Durmió bien, ayudada por media botella de whisky que alguien previsor había dejado en su cuartito mientras ella estaba ausente. Rara vez había bebido tanto en tan corto tiempo, y cuando, a eso del amanecer, la despertaron unos ligeros golpecitos en la puerta, sintió la cabeza pesada y la lengua como si fuera un guante de ante. Tardó unos instantes en orientarse; entre tanto, los golpecitos se repitieron y la ventana de la puerta se abrió desde fuera. Una cara ansiosa se asomó a ella: la de un anciano con barba en forma de hongo y ojos enloquecidos.

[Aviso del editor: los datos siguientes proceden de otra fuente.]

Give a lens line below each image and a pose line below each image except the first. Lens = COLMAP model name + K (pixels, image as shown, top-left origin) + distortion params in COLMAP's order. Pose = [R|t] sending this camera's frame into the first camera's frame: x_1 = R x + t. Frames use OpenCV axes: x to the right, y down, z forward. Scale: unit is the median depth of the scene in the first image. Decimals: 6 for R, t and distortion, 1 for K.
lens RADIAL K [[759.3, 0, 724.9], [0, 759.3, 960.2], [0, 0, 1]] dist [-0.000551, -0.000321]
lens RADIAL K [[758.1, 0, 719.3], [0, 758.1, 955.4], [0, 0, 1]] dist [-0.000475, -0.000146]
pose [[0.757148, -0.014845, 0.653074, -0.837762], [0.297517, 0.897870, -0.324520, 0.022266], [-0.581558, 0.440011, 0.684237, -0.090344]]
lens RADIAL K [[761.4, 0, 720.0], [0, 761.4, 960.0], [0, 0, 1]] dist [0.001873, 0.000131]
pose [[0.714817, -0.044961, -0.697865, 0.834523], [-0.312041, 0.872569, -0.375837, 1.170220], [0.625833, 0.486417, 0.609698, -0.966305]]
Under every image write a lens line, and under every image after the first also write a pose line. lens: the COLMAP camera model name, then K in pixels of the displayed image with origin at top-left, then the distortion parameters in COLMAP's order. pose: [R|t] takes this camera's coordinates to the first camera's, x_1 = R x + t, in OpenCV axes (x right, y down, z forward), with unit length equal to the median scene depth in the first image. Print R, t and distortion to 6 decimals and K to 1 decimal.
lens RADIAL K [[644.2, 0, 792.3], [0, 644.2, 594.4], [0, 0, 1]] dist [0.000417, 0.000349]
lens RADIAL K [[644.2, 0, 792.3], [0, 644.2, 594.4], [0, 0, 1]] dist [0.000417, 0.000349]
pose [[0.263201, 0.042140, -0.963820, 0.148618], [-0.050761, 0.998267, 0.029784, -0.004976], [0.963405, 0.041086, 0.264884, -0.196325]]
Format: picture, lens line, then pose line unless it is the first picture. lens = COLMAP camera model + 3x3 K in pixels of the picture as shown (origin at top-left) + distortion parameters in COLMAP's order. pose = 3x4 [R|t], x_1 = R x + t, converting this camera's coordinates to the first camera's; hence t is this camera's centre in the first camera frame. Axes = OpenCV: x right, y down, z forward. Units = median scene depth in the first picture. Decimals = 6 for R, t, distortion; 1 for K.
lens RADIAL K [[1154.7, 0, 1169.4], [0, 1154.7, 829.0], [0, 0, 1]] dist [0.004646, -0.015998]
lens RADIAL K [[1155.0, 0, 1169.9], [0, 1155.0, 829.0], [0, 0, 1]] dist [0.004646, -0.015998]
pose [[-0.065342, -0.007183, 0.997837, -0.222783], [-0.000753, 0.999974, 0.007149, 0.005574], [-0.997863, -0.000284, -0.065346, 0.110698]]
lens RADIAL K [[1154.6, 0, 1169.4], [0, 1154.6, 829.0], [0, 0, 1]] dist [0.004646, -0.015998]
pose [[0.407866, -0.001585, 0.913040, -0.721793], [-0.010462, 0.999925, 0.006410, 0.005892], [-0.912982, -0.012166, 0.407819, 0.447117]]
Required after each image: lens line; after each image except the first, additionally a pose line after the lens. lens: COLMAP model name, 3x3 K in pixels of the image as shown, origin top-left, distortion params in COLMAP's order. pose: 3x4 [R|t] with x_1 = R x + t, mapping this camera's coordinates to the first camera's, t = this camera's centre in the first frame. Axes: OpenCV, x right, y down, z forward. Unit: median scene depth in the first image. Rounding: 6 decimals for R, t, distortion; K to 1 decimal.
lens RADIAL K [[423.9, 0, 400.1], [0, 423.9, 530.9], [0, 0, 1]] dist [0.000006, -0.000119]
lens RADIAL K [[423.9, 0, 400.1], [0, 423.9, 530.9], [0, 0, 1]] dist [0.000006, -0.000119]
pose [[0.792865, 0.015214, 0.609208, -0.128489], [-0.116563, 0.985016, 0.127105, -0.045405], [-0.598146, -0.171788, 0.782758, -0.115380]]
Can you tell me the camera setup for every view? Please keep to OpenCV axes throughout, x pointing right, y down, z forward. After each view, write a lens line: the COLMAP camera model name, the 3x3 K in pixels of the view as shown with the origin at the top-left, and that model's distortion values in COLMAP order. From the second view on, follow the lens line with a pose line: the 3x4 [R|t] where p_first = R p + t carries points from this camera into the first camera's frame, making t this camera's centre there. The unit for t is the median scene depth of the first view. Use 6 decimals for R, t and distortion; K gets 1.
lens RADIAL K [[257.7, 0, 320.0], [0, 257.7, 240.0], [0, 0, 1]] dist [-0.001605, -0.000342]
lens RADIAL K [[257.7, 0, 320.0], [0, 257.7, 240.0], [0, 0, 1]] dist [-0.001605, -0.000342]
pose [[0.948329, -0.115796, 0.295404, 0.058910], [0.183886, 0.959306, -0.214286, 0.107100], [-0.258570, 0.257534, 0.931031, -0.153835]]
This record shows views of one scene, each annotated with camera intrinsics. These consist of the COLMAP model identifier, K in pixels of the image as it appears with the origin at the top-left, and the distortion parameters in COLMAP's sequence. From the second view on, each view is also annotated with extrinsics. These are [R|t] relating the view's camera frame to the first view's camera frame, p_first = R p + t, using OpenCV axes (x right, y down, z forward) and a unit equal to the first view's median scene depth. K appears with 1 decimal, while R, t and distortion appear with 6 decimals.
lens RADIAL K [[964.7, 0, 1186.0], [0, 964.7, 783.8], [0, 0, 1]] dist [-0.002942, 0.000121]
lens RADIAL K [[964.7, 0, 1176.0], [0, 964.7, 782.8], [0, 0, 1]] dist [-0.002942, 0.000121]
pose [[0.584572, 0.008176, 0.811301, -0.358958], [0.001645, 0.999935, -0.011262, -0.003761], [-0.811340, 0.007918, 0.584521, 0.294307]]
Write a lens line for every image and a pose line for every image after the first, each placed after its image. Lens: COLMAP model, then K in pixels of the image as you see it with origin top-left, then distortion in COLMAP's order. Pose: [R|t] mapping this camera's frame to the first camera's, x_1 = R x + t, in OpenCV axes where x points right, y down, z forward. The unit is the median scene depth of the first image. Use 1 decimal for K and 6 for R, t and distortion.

—Señora Jape —siseó—. Señora Jape. ¿Podemos hablar?

Se dirigió a la puerta y miró a través de la ventana. El aliento del anciano se componía de dos partes de
oúzo
añejo y una de aire fresco. Eso le impidió acercarse demasiado a la ventana, aunque el anciano le hacía señas para que lo hiciera.

—¿Quién es usted? —inquirió Vanessa, no sólo por pura curiosidad sino porque las facciones, bruñidas por el sol y duras como el cuero, le recordaban a alguien.

El hombre le lanzó una ligerísima mirada y repuso:

—Un admirador.

—¿Le conozco?

—Es demasiado joven —respondió, negando con la cabeza—. Pero yo la conozco a usted. La vi entrar. Quise advertírselo, pero no me dio tiempo.

—¿Usted también está aquí preso?

—Sí, digámoslo así. ¿Ha visto a Floyd?

—¿A quién?

—Escapó. Anteayer.

—Ah, Floyd era el hombre al que perseguían, ¿no? —dijo Vanessa, comenzando a enhebrar aquellas perlas sueltas.

—Exactamente. Logró escabullirse. Y al perseguirlo, los muy zoquetes se dejaron el portón abierto. En estos días la seguridad es espantosa… —Parecía genuinamente indignado por la situación—. Aunque no vaya a creer que no me alegro de que esté aquí. —Sus ojos reflejaban cierta desesperación, una pena que luchaba por mantener sumergida—. Oímos disparos. No lo alcanzaron, ¿verdad?